**** Data extract

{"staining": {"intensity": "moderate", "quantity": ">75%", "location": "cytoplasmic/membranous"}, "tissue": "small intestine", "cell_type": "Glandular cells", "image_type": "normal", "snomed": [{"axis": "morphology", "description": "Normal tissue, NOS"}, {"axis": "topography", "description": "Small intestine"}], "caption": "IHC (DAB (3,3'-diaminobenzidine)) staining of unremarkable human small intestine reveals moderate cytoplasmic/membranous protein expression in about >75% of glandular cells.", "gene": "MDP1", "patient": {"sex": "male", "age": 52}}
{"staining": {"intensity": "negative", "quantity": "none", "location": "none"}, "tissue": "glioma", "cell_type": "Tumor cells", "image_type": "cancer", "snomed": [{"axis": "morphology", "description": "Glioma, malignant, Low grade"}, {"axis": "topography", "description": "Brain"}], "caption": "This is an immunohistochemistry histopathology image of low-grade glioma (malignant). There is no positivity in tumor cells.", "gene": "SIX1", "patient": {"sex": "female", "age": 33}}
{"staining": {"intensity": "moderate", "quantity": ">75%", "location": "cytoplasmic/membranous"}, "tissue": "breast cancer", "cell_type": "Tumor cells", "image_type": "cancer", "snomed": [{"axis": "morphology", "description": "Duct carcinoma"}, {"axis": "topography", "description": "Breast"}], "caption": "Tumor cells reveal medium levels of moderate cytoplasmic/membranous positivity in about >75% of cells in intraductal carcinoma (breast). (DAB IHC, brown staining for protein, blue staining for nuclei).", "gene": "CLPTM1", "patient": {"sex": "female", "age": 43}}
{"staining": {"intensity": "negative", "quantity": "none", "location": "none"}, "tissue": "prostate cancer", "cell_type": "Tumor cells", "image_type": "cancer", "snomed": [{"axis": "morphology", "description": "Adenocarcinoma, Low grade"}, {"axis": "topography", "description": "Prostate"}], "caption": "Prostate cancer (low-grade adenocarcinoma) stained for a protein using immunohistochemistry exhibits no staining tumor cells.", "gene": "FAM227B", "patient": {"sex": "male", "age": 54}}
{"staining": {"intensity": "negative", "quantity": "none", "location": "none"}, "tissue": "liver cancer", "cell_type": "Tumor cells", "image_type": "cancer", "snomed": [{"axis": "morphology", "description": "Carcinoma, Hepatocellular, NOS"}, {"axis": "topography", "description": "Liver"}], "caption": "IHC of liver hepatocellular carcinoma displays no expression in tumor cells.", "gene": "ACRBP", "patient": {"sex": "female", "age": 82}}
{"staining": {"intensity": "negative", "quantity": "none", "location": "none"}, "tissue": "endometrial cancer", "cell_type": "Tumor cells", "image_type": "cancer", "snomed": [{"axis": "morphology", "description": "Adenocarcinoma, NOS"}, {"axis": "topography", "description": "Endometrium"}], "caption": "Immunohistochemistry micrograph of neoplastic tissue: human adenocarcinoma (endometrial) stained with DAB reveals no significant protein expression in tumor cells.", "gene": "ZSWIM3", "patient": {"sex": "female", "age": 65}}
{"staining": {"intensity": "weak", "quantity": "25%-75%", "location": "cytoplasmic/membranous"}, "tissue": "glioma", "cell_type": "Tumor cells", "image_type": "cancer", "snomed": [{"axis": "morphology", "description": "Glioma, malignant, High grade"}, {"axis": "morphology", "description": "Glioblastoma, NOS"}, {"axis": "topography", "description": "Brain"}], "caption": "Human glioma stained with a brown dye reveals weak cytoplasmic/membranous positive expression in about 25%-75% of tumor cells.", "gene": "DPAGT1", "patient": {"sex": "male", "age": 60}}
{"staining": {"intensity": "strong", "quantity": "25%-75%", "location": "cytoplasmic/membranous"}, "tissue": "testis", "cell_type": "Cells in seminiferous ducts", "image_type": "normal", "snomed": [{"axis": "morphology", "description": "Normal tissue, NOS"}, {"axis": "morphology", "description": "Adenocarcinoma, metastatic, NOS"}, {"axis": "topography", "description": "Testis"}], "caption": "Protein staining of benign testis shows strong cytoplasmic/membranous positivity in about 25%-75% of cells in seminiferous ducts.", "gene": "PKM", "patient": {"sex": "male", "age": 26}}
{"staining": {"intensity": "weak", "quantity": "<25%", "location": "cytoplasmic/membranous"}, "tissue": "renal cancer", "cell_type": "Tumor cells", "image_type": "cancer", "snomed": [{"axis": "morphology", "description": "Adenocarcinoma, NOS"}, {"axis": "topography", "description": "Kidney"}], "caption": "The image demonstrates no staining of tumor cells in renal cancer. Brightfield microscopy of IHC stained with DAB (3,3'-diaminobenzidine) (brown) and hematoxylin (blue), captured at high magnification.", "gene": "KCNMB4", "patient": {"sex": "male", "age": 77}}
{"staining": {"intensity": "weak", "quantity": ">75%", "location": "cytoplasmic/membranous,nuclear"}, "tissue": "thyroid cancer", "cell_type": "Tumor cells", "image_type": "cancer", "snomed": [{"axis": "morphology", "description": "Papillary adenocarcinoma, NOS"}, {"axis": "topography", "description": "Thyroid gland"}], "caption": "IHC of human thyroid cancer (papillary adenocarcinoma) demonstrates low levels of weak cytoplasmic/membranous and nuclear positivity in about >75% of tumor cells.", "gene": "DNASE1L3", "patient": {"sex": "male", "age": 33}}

********

**What you should do**
Word for word, give the whole listing again.

**Response to the task**
{"staining": {"intensity": "moderate", "quantity": ">75%", "location": "cytoplasmic/membranous"}, "tissue": "small intestine", "cell_type": "Glandular cells", "image_type": "normal", "snomed": [{"axis": "morphology", "description": "Normal tissue, NOS"}, {"axis": "topography", "description": "Small intestine"}], "caption": "IHC (DAB (3,3'-diaminobenzidine)) staining of unremarkable human small intestine reveals moderate cytoplasmic/membranous protein expression in about >75% of glandular cells.", "gene": "MDP1", "patient": {"sex": "male", "age": 52}}
{"staining": {"intensity": "negative", "quantity": "none", "location": "none"}, "tissue": "glioma", "cell_type": "Tumor cells", "image_type": "cancer", "snomed": [{"axis": "morphology", "description": "Glioma, malignant, Low grade"}, {"axis": "topography", "description": "Brain"}], "caption": "This is an immunohistochemistry histopathology image of low-grade glioma (malignant). There is no positivity in tumor cells.", "gene": "SIX1", "patient": {"sex": "female", "age": 33}}
{"staining": {"intensity": "moderate", "quantity": ">75%", "location": "cytoplasmic/membranous"}, "tissue": "breast cancer", "cell_type": "Tumor cells", "image_type": "cancer", "snomed": [{"axis": "morphology", "description": "Duct carcinoma"}, {"axis": "topography", "description": "Breast"}], "caption": "Tumor cells reveal medium levels of moderate cytoplasmic/membranous positivity in about >75% of cells in intraductal carcinoma (breast). (DAB IHC, brown staining for protein, blue staining for nuclei).", "gene": "CLPTM1", "patient": {"sex": "female", "age": 43}}
{"staining": {"intensity": "negative", "quantity": "none", "location": "none"}, "tissue": "prostate cancer", "cell_type": "Tumor cells", "image_type": "cancer", "snomed": [{"axis": "morphology", "description": "Adenocarcinoma, Low grade"}, {"axis": "topography", "description": "Prostate"}], "caption": "Prostate cancer (low-grade adenocarcinoma) stained for a protein using immunohistochemistry exhibits no staining tumor cells.", "gene": "FAM227B", "patient": {"sex": "male", "age": 54}}
{"staining": {"intensity": "negative", "quantity": "none", "location": "none"}, "tissue": "liver cancer", "cell_type": "Tumor cells", "image_type": "cancer", "snomed": [{"axis": "morphology", "description": "Carcinoma, Hepatocellular, NOS"}, {"axis": "topography", "description": "Liver"}], "caption": "IHC of liver hepatocellular carcinoma displays no expression in tumor cells.", "gene": "ACRBP", "patient": {"sex": "female", "age": 82}}
{"staining": {"intensity": "negative", "quantity": "none", "location": "none"}, "tissue": "endometrial cancer", "cell_type": "Tumor cells", "image_type": "cancer", "snomed": [{"axis": "morphology", "description": "Adenocarcinoma, NOS"}, {"axis": "topography", "description": "Endometrium"}], "caption": "Immunohistochemistry micrograph of neoplastic tissue: human adenocarcinoma (endometrial) stained with DAB reveals no significant protein expression in tumor cells.", "gene": "ZSWIM3", "patient": {"sex": "female", "age": 65}}
{"staining": {"intensity": "weak", "quantity": "25%-75%", "location": "cytoplasmic/membranous"}, "tissue": "glioma", "cell_type": "Tumor cells", "image_type": "cancer", "snomed": [{"axis": "morphology", "description": "Glioma, malignant, High grade"}, {"axis": "morphology", "description": "Glioblastoma, NOS"}, {"axis": "topography", "description": "Brain"}], "caption": "Human glioma stained with a brown dye reveals weak cytoplasmic/membranous positive expression in about 25%-75% of tumor cells.", "gene": "DPAGT1", "patient": {"sex": "male", "age": 60}}
{"staining": {"intensity": "strong", "quantity": "25%-75%", "location": "cytoplasmic/membranous"}, "tissue": "testis", "cell_type": "Cells in seminiferous ducts", "image_type": "normal", "snomed": [{"axis": "morphology", "description": "Normal tissue, NOS"}, {"axis": "morphology", "description": "Adenocarcinoma, metastatic, NOS"}, {"axis": "topography", "description": "Testis"}], "caption": "Protein staining of benign testis shows strong cytoplasmic/membranous positivity in about 25%-75% of cells in seminiferous ducts.", "gene": "PKM", "patient": {"sex": "male", "age": 26}}
{"staining": {"intensity": "weak", "quantity": "<25%", "location": "cytoplasmic/membranous"}, "tissue": "renal cancer", "cell_type": "Tumor cells", "image_type": "cancer", "snomed": [{"axis": "morphology", "description": "Adenocarcinoma, NOS"}, {"axis": "topography", "description": "Kidney"}], "caption": "The image demonstrates no staining of tumor cells in renal cancer. Brightfield microscopy of IHC stained with DAB (3,3'-diaminobenzidine) (brown) and hematoxylin (blue), captured at high magnification.", "gene": "KCNMB4", "patient": {"sex": "male", "age": 77}}
{"staining": {"intensity": "weak", "quantity": ">75%", "location": "cytoplasmic/membranous,nuclear"}, "tissue": "thyroid cancer", "cell_type": "Tumor cells", "image_type": "cancer", "snomed": [{"axis": "morphology", "description": "Papillary adenocarcinoma, NOS"}, {"axis": "topography", "description": "Thyroid gland"}], "caption": "IHC of human thyroid cancer (papillary adenocarcinoma) demonstrates low levels of weak cytoplasmic/membranous and nuclear positivity in about >75% of tumor cells.", "gene": "DNASE1L3", "patient": {"sex": "male", "age": 33}}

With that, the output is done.